Cette miséricorde de Dieu arrive en deuxième position sur la liste des quatre-vingt-dix-neuf « beaux noms » que le musulman lui attribue. Cent treize des cent quatorze chapitres que comporte le Coran commencent par l’exergue : « Au nom de Dieu, le maître de miséricorde, la source de miséricorde ». C’est dire combien le fidèle attache de prix à cette vertu de Dieu.

bismi-llāhi ar-raḥmāni ar-raḥīmi
L’islam considère que la miséricorde (rahma) de Dieu n’est que l’expression de la décision juste qu’il prend de l’exercer envers qui il veut, de pardonner ou non, d’accepter le repentir ou de punir selon sa volonté (S2,284 ; S3,26 ; S3,129 ; …), de secourir ou non.
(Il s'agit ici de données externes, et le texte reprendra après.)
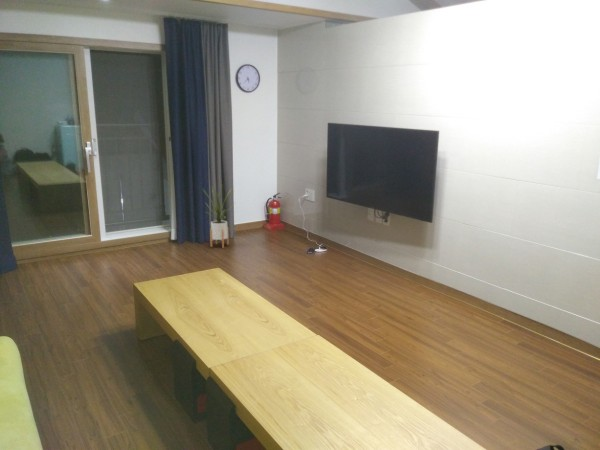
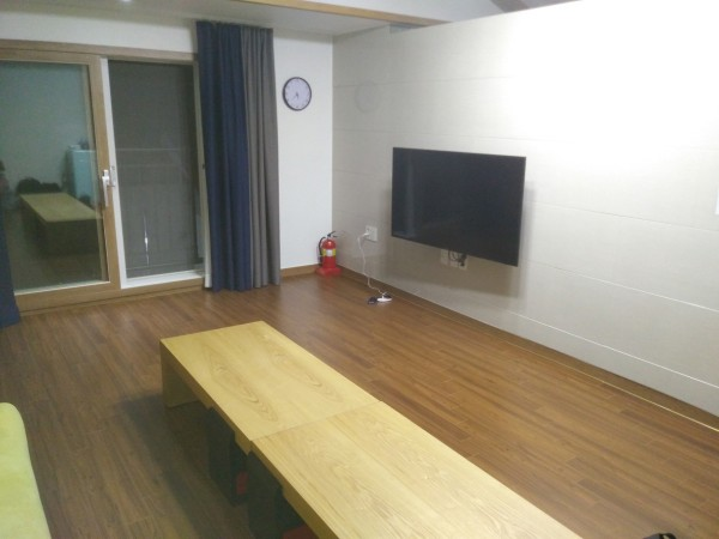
- house plant [202,183,236,249]
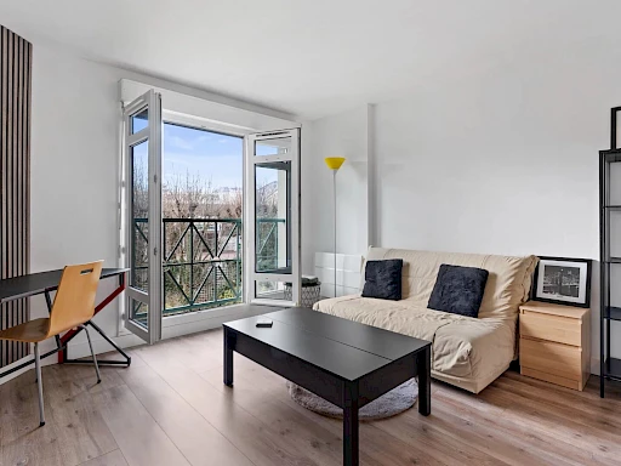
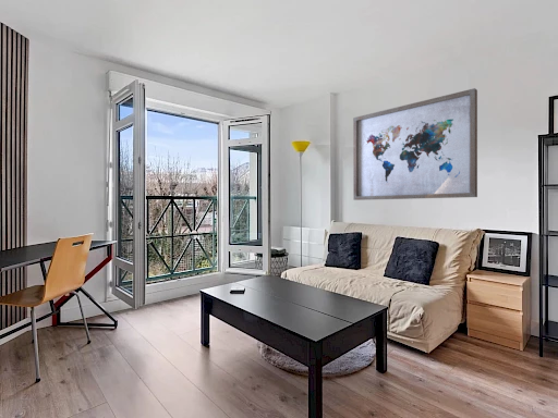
+ wall art [352,87,478,201]
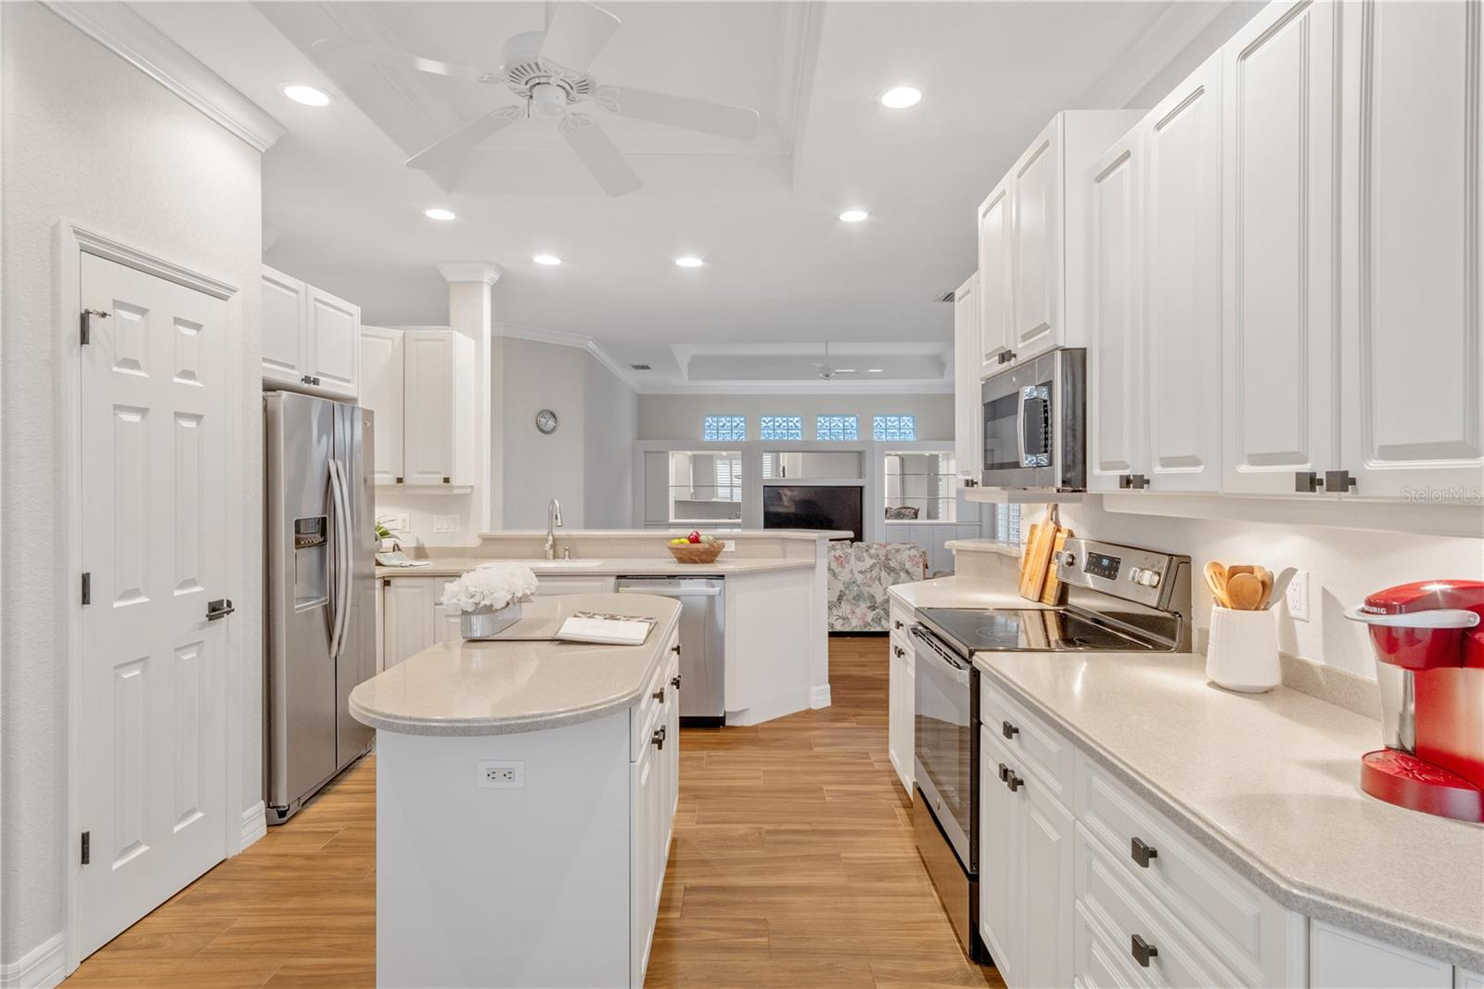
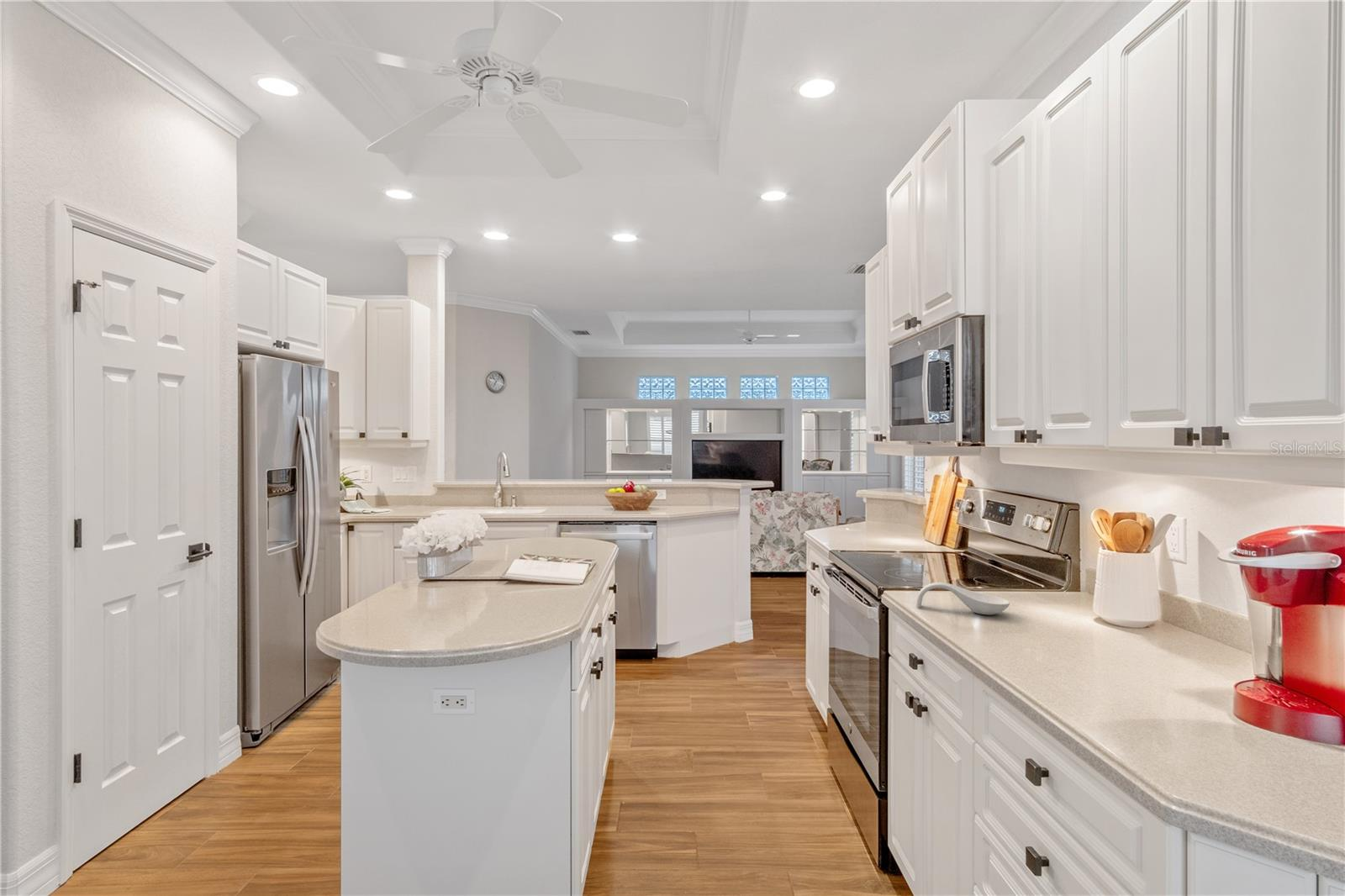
+ spoon rest [915,582,1010,615]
Le destin de l’homme est entre les mains de Dieu.
Mais, en même temps, l’homme est responsable de ses actes, d’où une certaine contradiction apparente pour un non musulman. Comment concilier, en effet, cette prédestination et la liberté de l’homme face à la toute-puissance de Dieu, celle-là paraissant, pour un regard externe à cette religion, aller à l’encontre de celle-ci, ou, à tout le moins, la restreindre ? L’homme ne peut répondre de ses actes si ceux-ci sont toujours prédéterminés.
Ce débat a agité le monde musulman dès son origine et l’a divisé.
Un débat aux premiers siècles de l’islam
D’un côté, les jabarites (jabr en arabe signifie la contrainte de Dieu sur l’homme) considéraient que l’homme est complètement prédestiné, qu’il ne dispose d’aucun espace de liberté. Cette doctrine, en vigueur lors de la dynastie des Omeyyades, professait le fatalisme le plus absolu.
De l’autre, les qadarites (qadr en arabe veut dire le pouvoir de l’homme sur les choses) proclamaient que l’homme est radicalement libre et qu’il dispose de son total libre arbitre. Cette doctrine avait les faveurs de la dynastie des Abbassides.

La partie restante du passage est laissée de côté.